*** Task input Section Begins ***
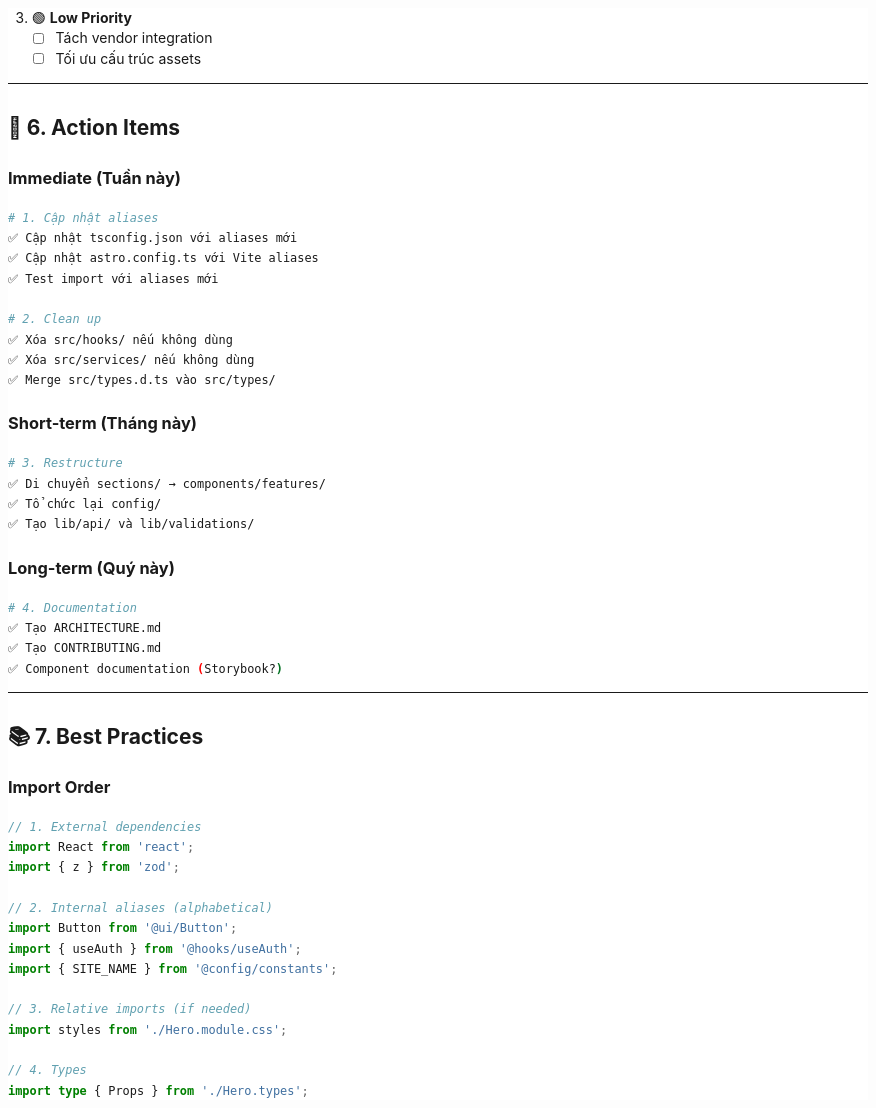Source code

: 3. 🟢 **Low Priority**
   - [ ] Tách vendor integration
   - [ ] Tối ưu cấu trúc assets

---

## 🚀 6. Action Items

### **Immediate (Tuần này)**
```bash
# 1. Cập nhật aliases
✅ Cập nhật tsconfig.json với aliases mới
✅ Cập nhật astro.config.ts với Vite aliases
✅ Test import với aliases mới

# 2. Clean up
✅ Xóa src/hooks/ nếu không dùng
✅ Xóa src/services/ nếu không dùng
✅ Merge src/types.d.ts vào src/types/
```

### **Short-term (Tháng này)**
```bash
# 3. Restructure
✅ Di chuyển sections/ → components/features/
✅ Tổ chức lại config/
✅ Tạo lib/api/ và lib/validations/
```

### **Long-term (Quý này)**
```bash
# 4. Documentation
✅ Tạo ARCHITECTURE.md
✅ Tạo CONTRIBUTING.md
✅ Component documentation (Storybook?)
```

---

## 📚 7. Best Practices

### **Import Order**
```typescript
// 1. External dependencies
import React from 'react';
import { z } from 'zod';

// 2. Internal aliases (alphabetical)
import Button from '@ui/Button';
import { useAuth } from '@hooks/useAuth';
import { SITE_NAME } from '@config/constants';

// 3. Relative imports (if needed)
import styles from './Hero.module.css';

// 4. Types
import type { Props } from './Hero.types';
```
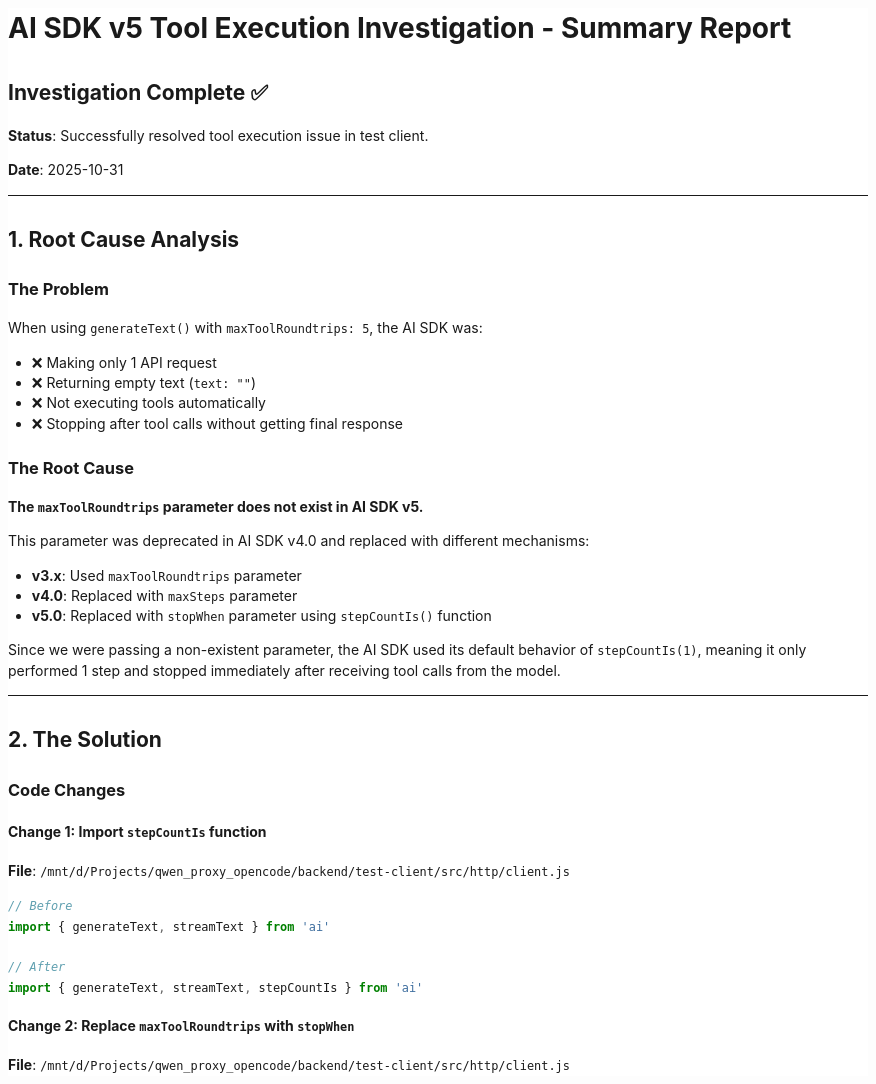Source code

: # AI SDK v5 Tool Execution Investigation - Summary Report

## Investigation Complete ✅

**Status**: Successfully resolved tool execution issue in test client.

**Date**: 2025-10-31

---

## 1. Root Cause Analysis

### The Problem
When using `generateText()` with `maxToolRoundtrips: 5`, the AI SDK was:
- ❌ Making only 1 API request
- ❌ Returning empty text (`text: ""`)
- ❌ Not executing tools automatically
- ❌ Stopping after tool calls without getting final response

### The Root Cause
**The `maxToolRoundtrips` parameter does not exist in AI SDK v5.**

This parameter was deprecated in AI SDK v4.0 and replaced with different mechanisms:
- **v3.x**: Used `maxToolRoundtrips` parameter
- **v4.0**: Replaced with `maxSteps` parameter
- **v5.0**: Replaced with `stopWhen` parameter using `stepCountIs()` function

Since we were passing a non-existent parameter, the AI SDK used its default behavior of `stepCountIs(1)`, meaning it only performed 1 step and stopped immediately after receiving tool calls from the model.

---

## 2. The Solution

### Code Changes

#### Change 1: Import `stepCountIs` function
**File**: `/mnt/d/Projects/qwen_proxy_opencode/backend/test-client/src/http/client.js`

```javascript
// Before
import { generateText, streamText } from 'ai'

// After
import { generateText, streamText, stepCountIs } from 'ai'
```

#### Change 2: Replace `maxToolRoundtrips` with `stopWhen`
**File**: `/mnt/d/Projects/qwen_proxy_opencode/backend/test-client/src/http/client.js`
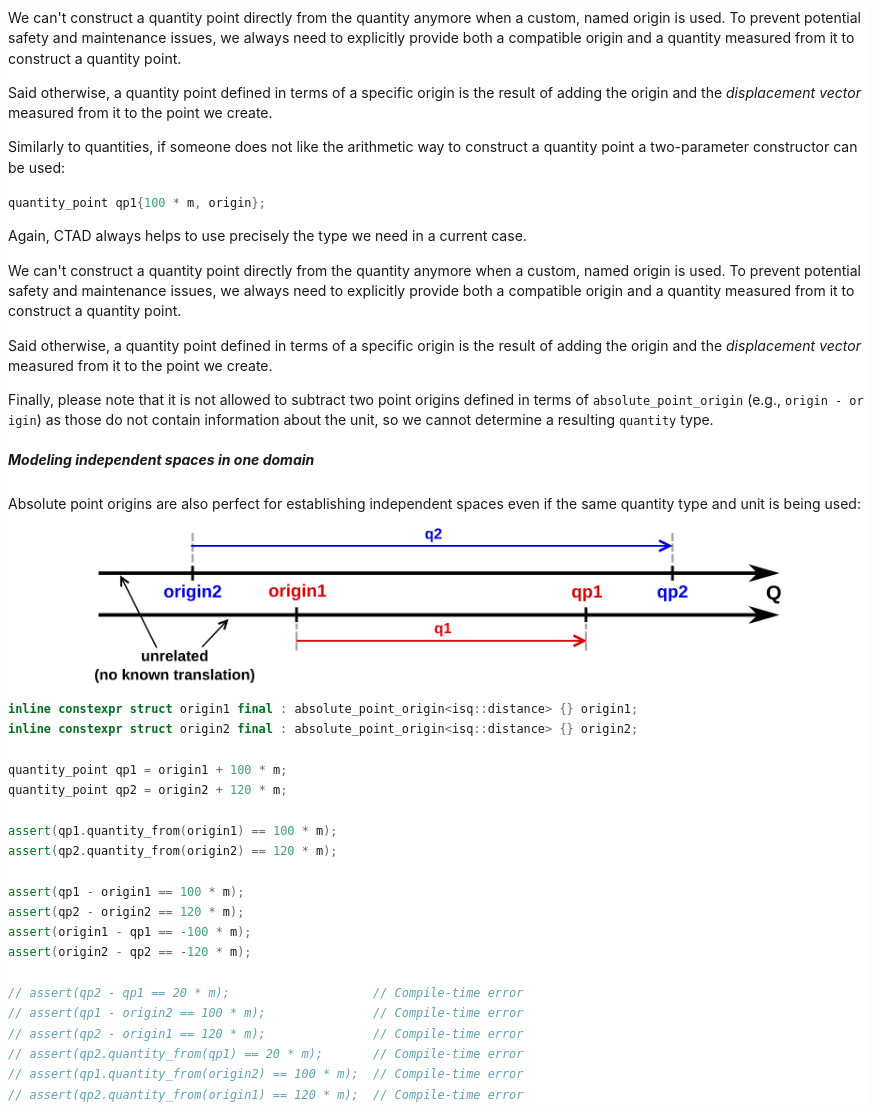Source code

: We can't construct a quantity point directly from the quantity anymore when a custom, named origin
is used. To prevent potential safety and maintenance issues, we always need to
explicitly provide both a compatible origin and a quantity measured from it to construct a quantity
point.

Said otherwise, a quantity point defined in terms of a specific origin is the result of adding
the origin and the _displacement vector_ measured from it to the point we create.

Similarly to quantities, if someone does not like the arithmetic way to construct a quantity
point a two-parameter constructor can be used:

```cpp
quantity_point qp1{100 * m, origin};
```

Again, CTAD always helps to use precisely the type we need in a current case.

We can't construct a quantity point directly from the quantity anymore when a custom, named origin
is used. To prevent potential safety and maintenance issues, we always need to
explicitly provide both a compatible origin and a quantity measured from it to construct a quantity
point.

Said otherwise, a quantity point defined in terms of a specific origin is the result of adding
the origin and the _displacement vector_ measured from it to the point we create.

Finally, please note that it is not allowed to subtract two point origins defined in terms of
`absolute_point_origin` (e.g., `origin - origin`) as those do not contain information about the
unit, so we cannot determine a resulting `quantity` type.

##### Modeling independent spaces in one domain

Absolute point origins are also perfect for establishing independent spaces even if the same quantity
type and unit is being used:

<img src="img/affine_space_3.svg" style="display: block; margin-left: auto; margin-right: auto; width: 80%;"/>

```cpp
inline constexpr struct origin1 final : absolute_point_origin<isq::distance> {} origin1;
inline constexpr struct origin2 final : absolute_point_origin<isq::distance> {} origin2;

quantity_point qp1 = origin1 + 100 * m;
quantity_point qp2 = origin2 + 120 * m;

assert(qp1.quantity_from(origin1) == 100 * m);
assert(qp2.quantity_from(origin2) == 120 * m);

assert(qp1 - origin1 == 100 * m);
assert(qp2 - origin2 == 120 * m);
assert(origin1 - qp1 == -100 * m);
assert(origin2 - qp2 == -120 * m);

// assert(qp2 - qp1 == 20 * m);                    // Compile-time error
// assert(qp1 - origin2 == 100 * m);               // Compile-time error
// assert(qp2 - origin1 == 120 * m);               // Compile-time error
// assert(qp2.quantity_from(qp1) == 20 * m);       // Compile-time error
// assert(qp1.quantity_from(origin2) == 100 * m);  // Compile-time error
// assert(qp2.quantity_from(origin1) == 120 * m);  // Compile-time error
```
*** Task input Section Ends ***
Scan the material above. Extract every line in which the word "Investigation" occurs.

: # AI SDK v5 Tool Execution Investigation - Summary Report
## Investigation Complete ✅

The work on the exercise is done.